(Minghui.org) When I made a phone call to explain the facts about the persecution of Falun Dafa, a young man's remarks made me question whether we are really being effective with our outreach efforts.

He said he was not a policeman, but since he changed to his phone number a month ago, he often received calls from Falun Dafa practitioners who mistook his identity. No matter how much he tried to clear up the matter, these practitioners did not believe him. So they kept talking about issues they thought he should be aware of. This man felt helpless!

After he hung up, the practitioners would often call back. He stressed that because of this, he began to develop a negative impression toward Dafa practitioners. I patiently listened to his grievance.

“I fully understand your feelings,” I said. “If you feel I have offended you, then you may hang up the phone, I will not disturb you anymore. And I am really sorry.” He did not hang up and the tone of our conversation became more cordial. He listened to a lot of facts and finally expressed his gratitude for my patience.

Truth-clarification Is Very Serious

After years of truth clarification work, I feel more and more that reaching out to help save people is a very serious matter. Every word must be considered very carefully, otherwise we may end up harming someone's predestined opportunity to be saved.
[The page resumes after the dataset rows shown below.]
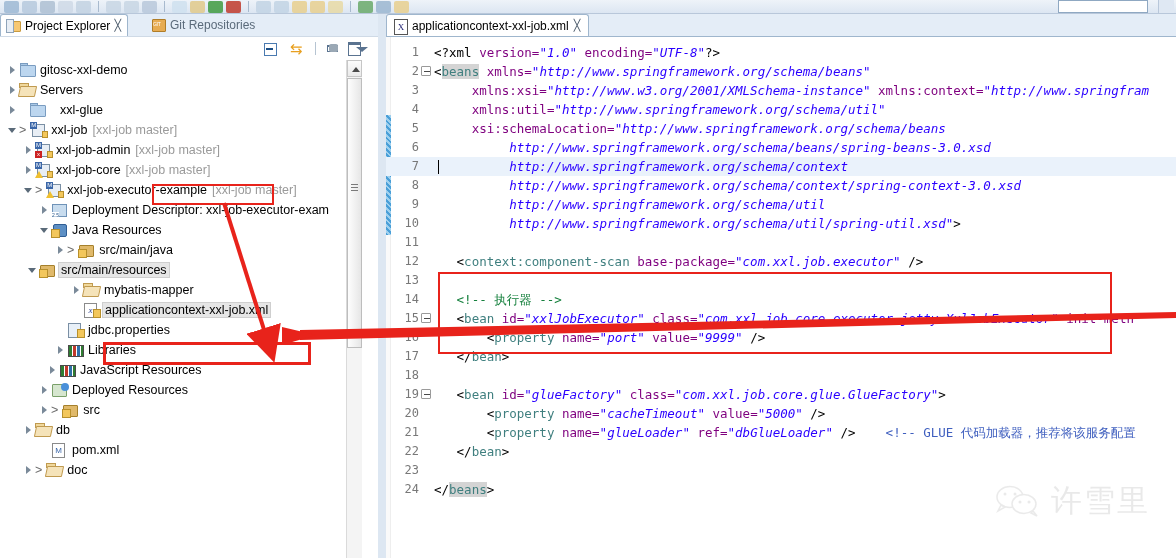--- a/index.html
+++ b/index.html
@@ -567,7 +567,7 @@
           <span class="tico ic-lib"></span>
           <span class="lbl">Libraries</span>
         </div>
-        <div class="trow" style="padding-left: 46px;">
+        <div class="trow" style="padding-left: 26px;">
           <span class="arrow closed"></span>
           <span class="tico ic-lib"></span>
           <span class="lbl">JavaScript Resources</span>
When at tourist sites, I noticed that regardless of whether the Chinese tourists were receptive, our practitioners would keep following them until they agreed to quit the Chinese Communist Party (CCP) and its youth organizations.

When these tourists don't agree or are disrespectful, some practitioners would argue with them loudly in front of a lot of people. Because of over-zealousness, many people hold negative opinions about Falun Dafa.

Proper Behavior During Truth-clarification

When I chat with people I listen rationally, and politely ask after they finish, “May I express my point of view?”

Some practitioners may feel that we cannot let people dictate the conversation, but I believe our courtesy is actually a manifestation of the truth.

If you want others to believe you, then you should first establish trust. Otherwise, regardless of how well you talk, it may be difficult to achieve the desired result.

My approach has had a very good effect. Often, more than a dozen people gather to listen to me. Before they depart, we often shake hands, bow, and even exchange contact information.

When I handed a newspaper to an elderly man, he told me to leave him alone.

“Sir, do not get angry,” I said with a smile. “Traveling abroad is a good thing. If you feel I offended you, I will leave immediately.”

I bowed and stepped away. Then I continued to distribute the newspapers to other tourists. If I occasionally walked by him and our eyes met, I smiled. After a while, I found him picking up a newspaper and reading it carefully.

Everything we present to people is important. Do we pay attention to our clothing and personal hygiene? Is our smile sincere? Do we speak with a self-confident, but modest tone? And are our opinions rational?

I often calm down and carefully think about whether my efforts have really played a role in what I want to accomplish. I wonder if there is any unnoticed shortcoming that had a negative impact on someone?

Committed Despite Hardships

Some practitioners have been committed to doing truth clarification at tourist sites for many years, despite all kinds of hardships. This is a great sacrifice, yet in my opinion, their approach to talking to people often displays over-zealousness. And exchanging my understanding with them often has no effect.

Of course, our understanding of the Fa principles may not be the same, and I cannot impose my ideas on others. Yet, I still feel anxious when I see people's negative reactions to what they hear.

If we cannot save people, we might have pushed them away. If you read this article, I sincerely hope that you can carefully reflect on the effect you are having.

Problems with Media Activities

I also saw a problem with our media reports. After the interview, due to the need for a desired effect or a commentary, the reporter would sometimes even quote the person out of context.

The report looks “perfect,” but the core meaning of what the interviewee said had changed. I wonder when the interviewee sees such a news report, what he or she would think of us?

Some articles also seem to go to the extreme or exaggerate some of the facts and, as a result, we may lose credibility. Practitioners work so hard to do interviews, clips, and reviews. It would be a pity if such news ended up being counterproductive.